Aswan Temple of Isis
A small Ptolemaic Temple of Isis can be found on the the east bank of the Nile on the southern edge of Aswan town. Like Esna Temple it is now beneath the modern ground level and has the appearance of being built in a pit, towered over by local housing and restaurants. The temple is currently being restored by a Swiss-Egyptian Mission after being used as a storage magazine by the SCA for many years and is fenced off by tall metal railings.
Built during the reigns of Ptolemy III and Ptolemy IV, the temple is quite well-preserved with most of its four walls still standing and supporting the granite slabs of the roof. The northern and eastern walls are roughly built of sandstone blocks and were never fully completed and the courtyard on the western side (facing the River Nile) which must once have fronted the temple has now disappeared below the houses. There are two entrances on this western side which still have beautiful carvings on the door-jambs and lintels, one in the centre of the wall and a smaller one to the south. On the outside of the southern wall there are lion-headed water-spouts similar to those seen in other Ptolemaic temples such as at Philae.
Inside the temple is dark and gloomy with little light. The rear wall of the central hall still shows scenes of the king offering to the local deities, Khnum, Satis and Anukis and to Isis, Horus and Osiris.
The precincts of the temple include brick remains of Roman and Islamic dwellings at different levels, showing the site’s constant re-use over the centuries. The archaeological team restoring the temple have found many Coptic graffiti at the site as well as a rare ancient architectural sketch outlining plans for the extension of the temple.

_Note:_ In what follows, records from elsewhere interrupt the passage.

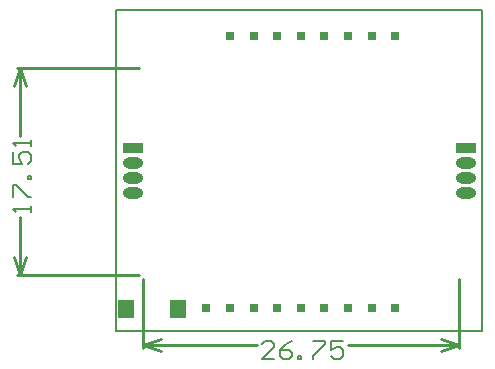
<source format=gts>
%FSLAX25Y25*%
%MOIN*%
G70*
G01*
G75*
G04 Layer_Color=8388736*
%ADD10C,0.01000*%
%ADD11R,0.04843X0.05354*%
%ADD12C,0.03000*%
%ADD13C,0.00500*%
%ADD14C,0.00600*%
%ADD15O,0.06000X0.03000*%
%ADD16R,0.06000X0.03000*%
%ADD17R,0.02362X0.02362*%
%ADD18C,0.02000*%
%ADD19C,0.05000*%
%ADD20R,0.03347X0.02756*%
%ADD21R,0.05118X0.03937*%
%ADD22R,0.02559X0.05315*%
%ADD23O,0.01772X0.05709*%
%ADD24R,0.05643X0.06154*%
%ADD25O,0.06800X0.03800*%
%ADD26R,0.06800X0.03800*%
%ADD27R,0.03162X0.03162*%
D10*
X105300Y-24400D02*
Y-1250D01*
X0Y-24400D02*
Y-1250D01*
X68291Y-23400D02*
X105300D01*
X0D02*
X38100D01*
X99300Y-21400D02*
X105300Y-23400D01*
X99300Y-25400D02*
X105300Y-23400D01*
X0D02*
X6000Y-25400D01*
X0Y-23400D02*
X6000Y-21400D01*
X-42000Y0D02*
X-1250D01*
X-42000Y68946D02*
X-1250D01*
X-41000Y0D02*
Y19277D01*
Y46469D02*
Y68946D01*
Y0D02*
X-39000Y6000D01*
X-43000D02*
X-41000Y0D01*
X-43000Y62946D02*
X-41000Y68946D01*
X-39000Y62946D01*
D13*
X-9055Y-18504D02*
Y88386D01*
X-8900D02*
X112992D01*
Y-18504D02*
Y88400D01*
X-9055Y-18504D02*
X113100D01*
D14*
X43699Y-28100D02*
X39700D01*
X43699Y-24101D01*
Y-23102D01*
X42699Y-22102D01*
X40700D01*
X39700Y-23102D01*
X49697Y-22102D02*
X47697Y-23102D01*
X45698Y-25101D01*
Y-27100D01*
X46698Y-28100D01*
X48697D01*
X49697Y-27100D01*
Y-26101D01*
X48697Y-25101D01*
X45698D01*
X51696Y-28100D02*
Y-27100D01*
X52696D01*
Y-28100D01*
X51696D01*
X56695Y-22102D02*
X60693D01*
Y-23102D01*
X56695Y-27100D01*
Y-28100D01*
X66691Y-22102D02*
X62693D01*
Y-25101D01*
X64692Y-24101D01*
X65692D01*
X66691Y-25101D01*
Y-27100D01*
X65692Y-28100D01*
X63692D01*
X62693Y-27100D01*
X-37401Y20877D02*
Y22876D01*
Y21877D01*
X-43399D01*
X-42399Y20877D01*
X-43399Y25875D02*
Y29874D01*
X-42399D01*
X-38401Y25875D01*
X-37401D01*
Y31873D02*
X-38401D01*
Y32873D01*
X-37401D01*
Y31873D01*
X-43399Y40870D02*
Y36872D01*
X-40400D01*
X-41400Y38871D01*
Y39871D01*
X-40400Y40870D01*
X-38401D01*
X-37401Y39871D01*
Y37871D01*
X-38401Y36872D01*
X-37401Y42870D02*
Y44869D01*
Y43869D01*
X-43399D01*
X-42399Y42870D01*
D24*
X-5602Y-11200D02*
D03*
X11602D02*
D03*
D25*
X-3400Y32500D02*
D03*
Y27500D02*
D03*
Y37500D02*
D03*
X107800Y32500D02*
D03*
Y27500D02*
D03*
Y37500D02*
D03*
D26*
X-3400Y42500D02*
D03*
X107800D02*
D03*
D27*
X84145Y-10932D02*
D03*
X76271D02*
D03*
X68397D02*
D03*
X60523D02*
D03*
X52649D02*
D03*
X44775D02*
D03*
X36901D02*
D03*
X29027D02*
D03*
X21153D02*
D03*
X29027Y79620D02*
D03*
X36901D02*
D03*
X44775D02*
D03*
X52649D02*
D03*
X60523D02*
D03*
X68397D02*
D03*
X76271D02*
D03*
X84145D02*
D03*
M02*

</source>
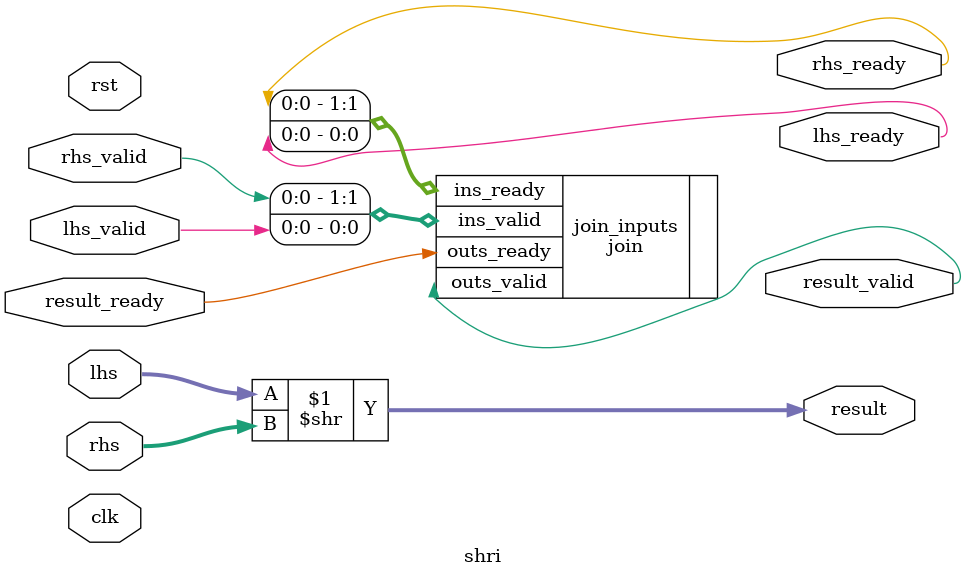
<source format=v>
module shri #(
  parameter BITWIDTH = 32
)(
  // inputs
  input  clk,
  input  rst,
  input  [BITWIDTH - 1 : 0] lhs,
  input  lhs_valid,
  input  [BITWIDTH - 1 : 0] rhs,
  input  rhs_valid,
  input  result_ready,
  // outputs
  output [BITWIDTH - 1 : 0] result,
  output result_valid,
  output lhs_ready,
  output rhs_ready
);
  
    // Instantiate the join node
    join #(
      .SIZE(2)
    ) join_inputs (
      .ins_valid  ({rhs_valid, lhs_valid}),
      .outs_ready (result_ready             ),
      .ins_ready  ({rhs_ready, lhs_ready}  ),
      .outs_valid (result_valid             )
    );
  
    assign result = lhs >> $signed(rhs);

endmodule
</source>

The Temple of Isis is only one of several small temples in Aswan town, including a Temple built by the Roman emperor Domitian, of which very little now remains and another nearby temple said to be built by Tuthmose during the New Kingdom.
How to get there
The Temple of Isis is at the southern end of Aswan on Sharia Abtal el-Tahrir, just around the corner from the Egyptair office and down the hill from the Nubian Museum. It is not currently open to the public though it may be possible to have a look around if anyone is there.